Start of Supplied records

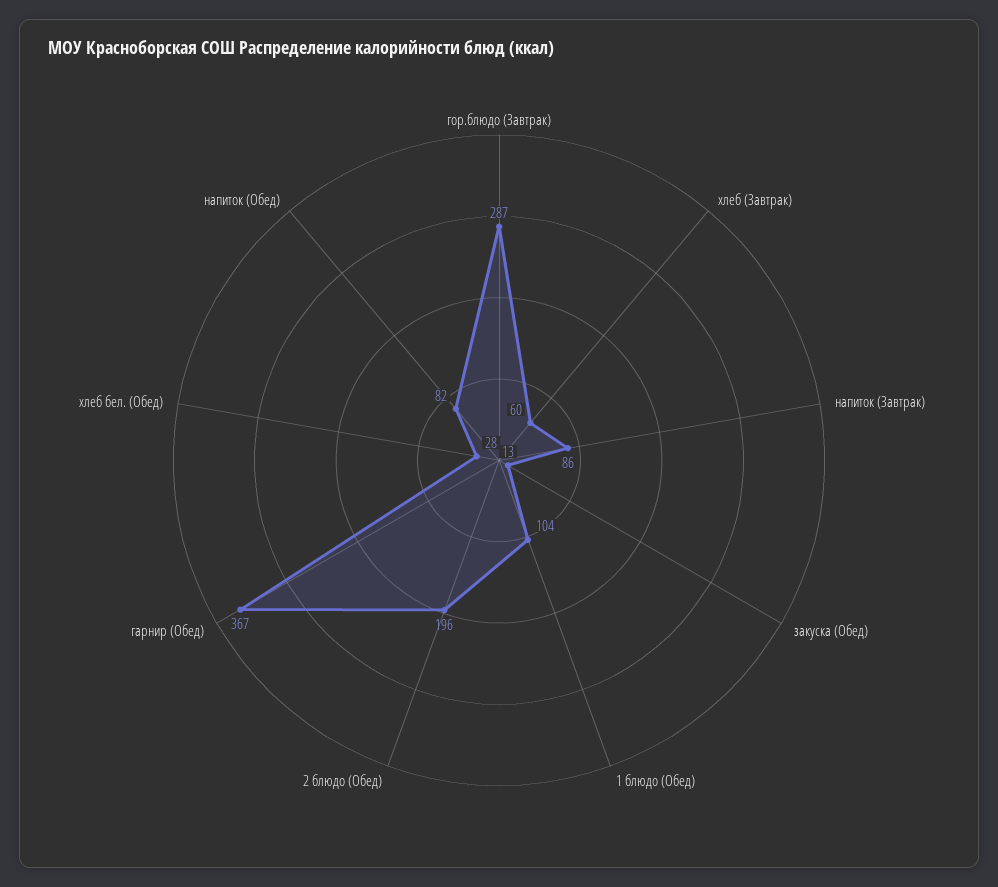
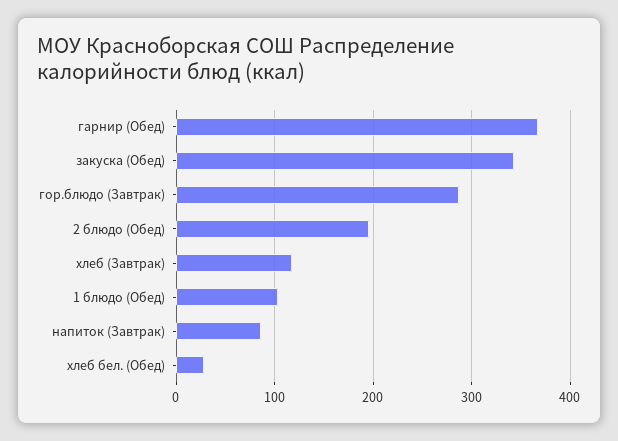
  {
    "гор.блюдо (Завтрак)": 287,
-   "хлеб (Завтрак)": 60,
+   "хлеб (Завтрак)": 120,
    "напиток (Завтрак)": 86,
-   "закуска (Обед)": 13,
+   "закуска (Обед)": 340,
    "1 блюдо (Обед)": 104,
    "2 блюдо (Обед)": 196,
    "гарнир (Обед)": 367,
-   "хлеб бел. (Обед)": 28,
+   "хлеб бел. (Обед)": 28
-   "напиток (Обед)": 82
  }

End of Supplied records

*Task brief*. Tally every line of the entries that contains the word "Обед", and respond with that number only.

*Reply to the task*. 8